WHAT TO PRODUCE:
In the copy, keep every word of the data below and none of its pictures.

Limb landmark coordinates:

+++

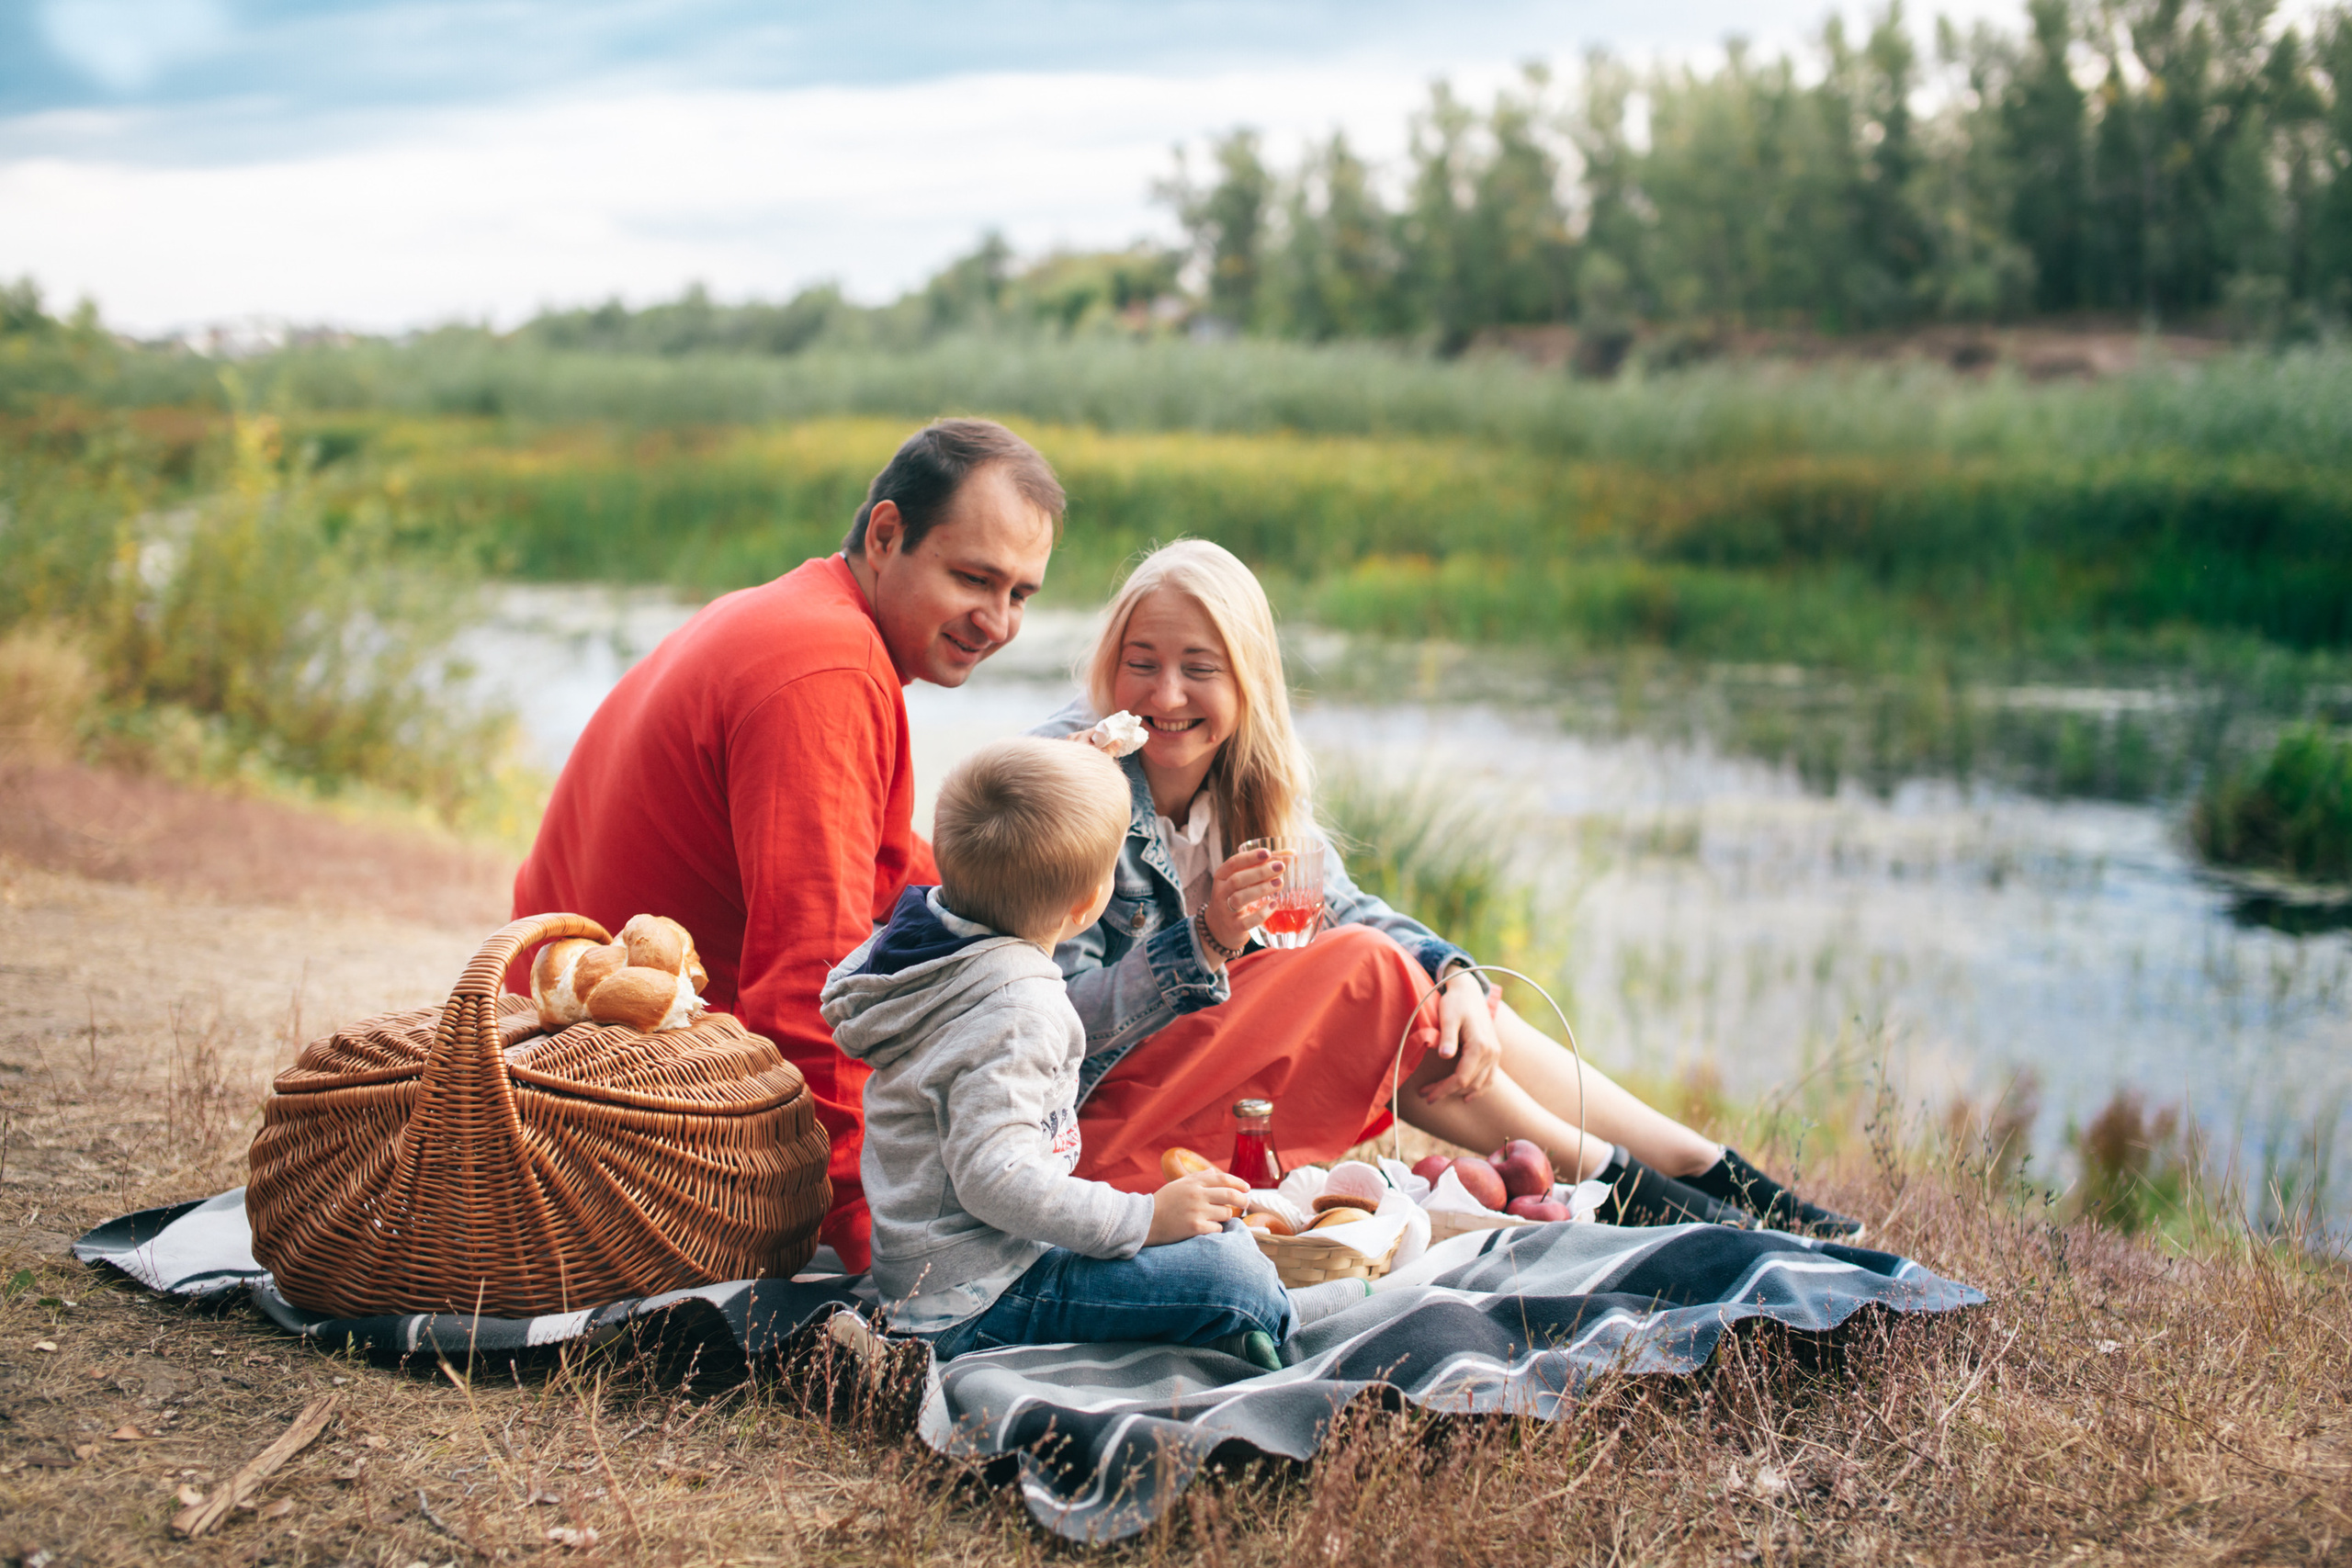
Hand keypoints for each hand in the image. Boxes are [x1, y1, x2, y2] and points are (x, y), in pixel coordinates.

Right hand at [1147, 1167, 1248, 1244]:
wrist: (1145, 1221)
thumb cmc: (1163, 1202)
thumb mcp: (1178, 1184)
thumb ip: (1197, 1177)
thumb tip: (1213, 1171)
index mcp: (1193, 1183)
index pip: (1223, 1179)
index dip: (1238, 1183)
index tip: (1247, 1188)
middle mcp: (1197, 1195)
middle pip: (1230, 1195)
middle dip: (1242, 1200)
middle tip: (1246, 1204)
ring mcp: (1196, 1212)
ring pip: (1225, 1213)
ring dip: (1225, 1216)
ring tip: (1216, 1218)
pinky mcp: (1195, 1228)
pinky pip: (1217, 1228)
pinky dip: (1216, 1228)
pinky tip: (1207, 1228)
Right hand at [1201, 846, 1284, 961]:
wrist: (1220, 927)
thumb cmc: (1236, 896)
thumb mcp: (1244, 880)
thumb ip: (1263, 866)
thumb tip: (1291, 853)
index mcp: (1222, 876)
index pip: (1233, 863)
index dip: (1250, 857)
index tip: (1267, 853)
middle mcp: (1220, 892)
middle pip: (1237, 880)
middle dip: (1259, 872)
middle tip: (1280, 867)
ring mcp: (1226, 911)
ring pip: (1240, 898)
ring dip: (1261, 889)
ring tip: (1279, 883)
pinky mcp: (1234, 927)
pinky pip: (1247, 921)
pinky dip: (1261, 913)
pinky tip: (1273, 905)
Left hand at [1415, 971, 1501, 1104]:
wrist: (1469, 992)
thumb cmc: (1455, 1004)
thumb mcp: (1448, 1017)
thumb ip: (1448, 1037)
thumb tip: (1445, 1056)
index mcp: (1479, 1045)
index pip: (1461, 1078)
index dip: (1443, 1089)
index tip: (1427, 1095)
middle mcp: (1491, 1052)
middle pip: (1469, 1083)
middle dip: (1447, 1092)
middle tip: (1426, 1096)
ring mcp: (1495, 1054)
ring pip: (1481, 1084)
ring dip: (1461, 1093)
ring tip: (1440, 1095)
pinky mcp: (1494, 1053)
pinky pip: (1490, 1078)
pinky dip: (1479, 1089)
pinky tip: (1466, 1096)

+++

YOUR RESPONSE:
Hand keypoints for each hand in the image. Boxes are [x1, y1, x2, y2] and points are (x, y), in pixel coordinates.

Right hand at [1147, 1167, 1248, 1244]:
wrist: (1145, 1221)
thumb cmc: (1163, 1202)
thumb mcp: (1178, 1184)
thumb ip: (1197, 1177)
thumb tip: (1213, 1171)
index mcp: (1193, 1183)
index pip: (1223, 1179)
index dip: (1238, 1183)
index tip: (1247, 1188)
middle mcp: (1197, 1195)
middle pip: (1230, 1195)
middle dip: (1242, 1200)
middle tip: (1246, 1204)
ring mcp: (1196, 1212)
ring pip: (1225, 1213)
ring dip: (1225, 1216)
ring tip: (1216, 1218)
pinky mcp: (1195, 1228)
pinky pip: (1217, 1228)
pinky dip: (1216, 1228)
pinky tip: (1207, 1228)
Right hand at [1201, 846, 1284, 961]:
wrist: (1220, 927)
thumb cmc: (1236, 896)
thumb mcp: (1244, 880)
thumb ip: (1263, 866)
thumb tip: (1291, 853)
index mcp: (1222, 876)
index pip: (1233, 863)
index dip: (1250, 857)
index tip: (1267, 853)
middle mcp: (1220, 892)
middle pip: (1237, 880)
middle dip: (1259, 872)
middle tip: (1280, 867)
ring mcp: (1226, 911)
ring pip: (1240, 898)
ring dip: (1261, 889)
ring tip: (1279, 883)
pinky mcp: (1234, 927)
pinky pip: (1247, 921)
pinky dip: (1261, 913)
pinky tip: (1273, 905)
Left hand at [1415, 971, 1501, 1104]:
wrist: (1469, 992)
thumb cmc: (1455, 1004)
thumb mcp: (1448, 1017)
thumb ip: (1448, 1037)
thumb tip: (1445, 1056)
index mcp: (1479, 1045)
index pip: (1461, 1078)
index dip: (1443, 1089)
index tip: (1427, 1095)
middle mcp: (1491, 1052)
middle pip: (1469, 1083)
middle dip: (1447, 1092)
middle tip: (1426, 1096)
ring mcp: (1495, 1054)
ring pip: (1481, 1084)
ring dip: (1461, 1093)
ring tip: (1440, 1095)
pinky mcp: (1494, 1053)
pinky pip: (1490, 1078)
pinky dip: (1479, 1089)
pinky tip: (1466, 1096)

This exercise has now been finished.